- Born: October 12, 1925 New York City, U.S.
- Died: May 9, 2013 (aged 87) New York City
- Education: City College of New York University of Iowa
- Occupations: Journalist, Editor
- Writing career
- Genre: Finance

= Alan Abelson =

American journalist (1925–2013)

Alan Abelson (October 12, 1925 – May 9, 2013) was a veteran financial journalist, and longtime writer of the Up and Down Wall Street column in Barron's Magazine.

==Career==
He was editor of Barron's from 1981 until 1992. Abelson's columns at Barron's often took a skeptical look at the investment favorites and fads of the day, and sometimes spawned controversy and even lawsuits. While working for Barron's, he was responsible for editing the Investment News & Views section, writing corporate and industry features and the influential "Up and Down Wall Street" column. From July 1982 to October 1990, Abelson frequently appeared on NBC-TV's News at Sunrise as a business commentator. In 1999, less than a year before the crash of the dot-com bubble, he warned, "the market is grossly
overvalued, more so, indeed, than it was in 1987 before the crash."

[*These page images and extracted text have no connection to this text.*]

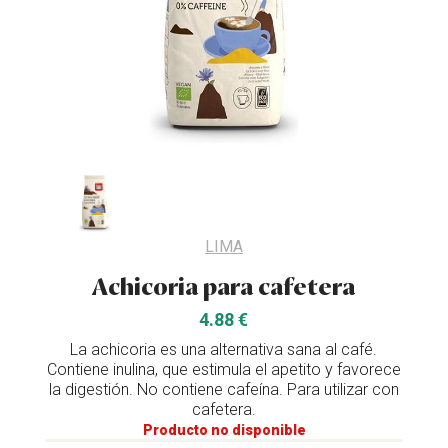
LIMA
Achicoria para cafetera
4.88 €
La achicoria es una alternativa sana al café.
Contiene inulina, que estimula el apetito y favorece
la digestión. No contiene cafeína. Para utilizar con
cafetera.
Producto no disponible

Prior to working for Barron's, Abelson worked as a copy boy for the New York Journal- American. He eventually worked his way up to becoming a reporter and then onto the financial desk. From 1952 to 1956, Abelson worked as the stock-market columnist for the paper.

==Education==
Abelson obtained his Bachelor of Science degree in chemistry and English from City College of New York and later received his master's degree from the University of Iowa in creative writing.

==Death==
Abelson died of a heart attack at a New York City Hospital on May 9, 2013. He was 87. Abelson was predeceased by his wife, the former Virginia Eloise Peterson, who died in 1999, and was survived by his two children, daughter Reed Abelson and son Justin Abelson, and five grandchildren.

==Awards and legacy==
- 1998 Gerald Loeb Lifetime Achievement Award
- Abelson is responsible for coining Yhprum's law in 1974.